Assignment 2
(1) A 1-D harmonic oscillator has an infinite series of equally spaced
energy levels E_n = n*h_cut*omega, where n is a +ve integer, h_cut = h/2*pi
and omega is the classical oscillator frequency.
(a) Obtain the free energy F. Show that at high temperatures
tau >> h_cut*omega, this becomes equal to tau*log(h_cut*omega/tau).
(b) From F obtain the entropy and specific heat capacity (at constant volume).
Make rough plots of entropy vs temperature and specific heat vs temperature.
(2) A zipper has N links say. Each link can be in one of 2 states: open (with
energy E) or closed (with energy 0). Suppose the zipper can only unzip
from one end (left, say) and the n-th link can open only if all (n-1) links to
the left of it are already open.
(a) Obtain the partition function Z.
(b) In the limit E >> temperature tau, find the average number of open links.

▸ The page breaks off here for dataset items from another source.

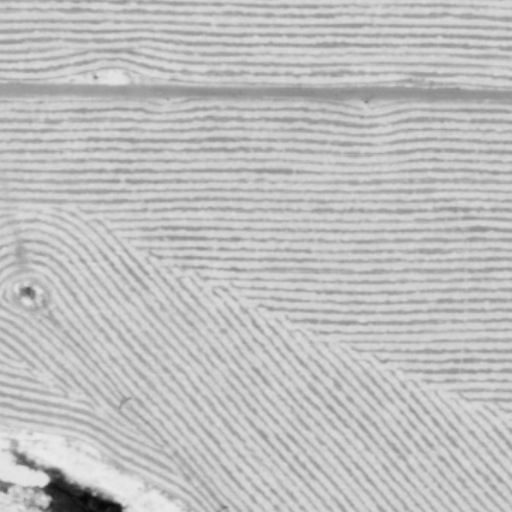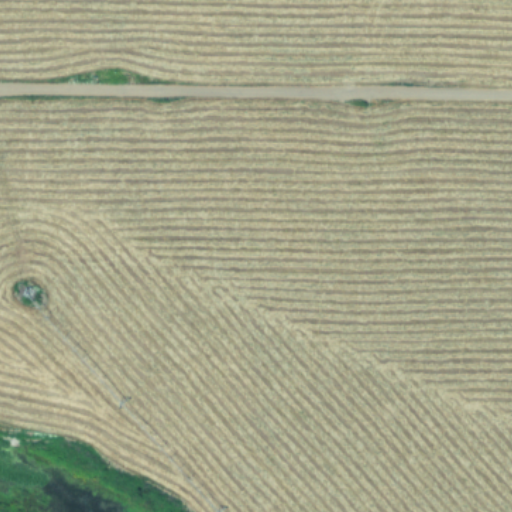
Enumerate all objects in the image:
road: (256, 103)
crop: (256, 256)
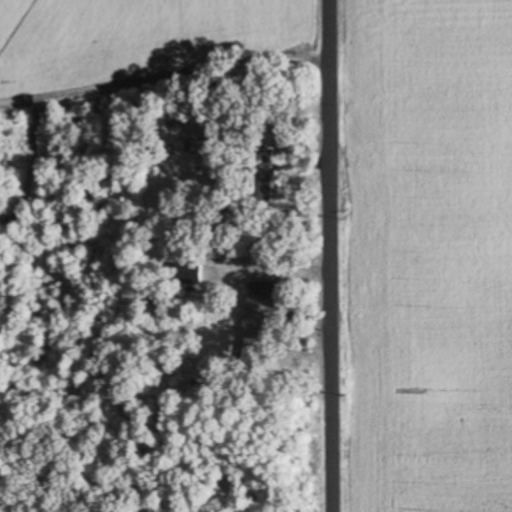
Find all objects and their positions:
crop: (151, 42)
building: (218, 132)
crop: (423, 255)
road: (328, 256)
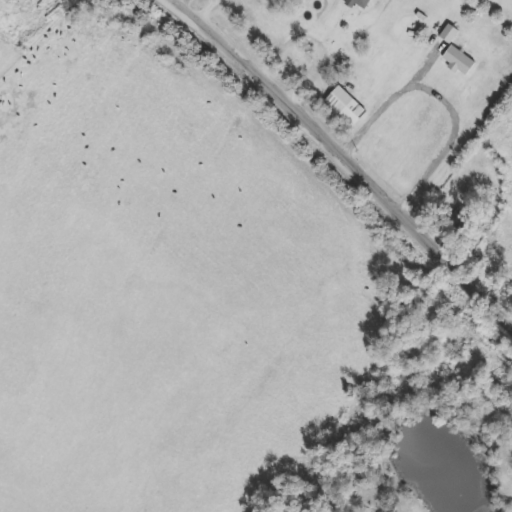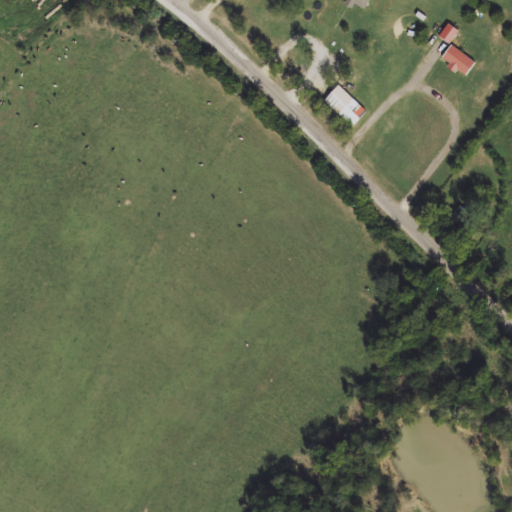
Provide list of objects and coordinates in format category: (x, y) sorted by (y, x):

(3) Find the entropy of a 1-D ideal gas (i.e., ideal gas of N particles, each
of mass M having spin zero, confined to a 1-D line of length L)
at tempertaure tau.
(4) The value of the total radiant energy flux density at the Earth from Sun,
normal to incident ray, integrated over all emission wavelengths, is
the solar constant = 0.136 J/(sec cm^2).
(a) What is the total rate of energy generation of Sun (in units of J/sec) ?
(b) Given the Stefan-Boltzmann constant is 5.67 x 10^-12 J/ (sec cm^2 K^4),
show that the effective temperature of the surface of the Sun (treated as a
black body) is approximately 6000 K. The distance from Earth to Sun os
1.5 x 10^13 cm and radius of Sun is 7 x 10^10 cm.
(5) Obtain the expression for partition function of a photon gas having n modes.
From this calculate the free energy F, and integrate by parts to show that
F = -pi^2 * V * tau^4 / (45 * h_cut^3 * c^3 ).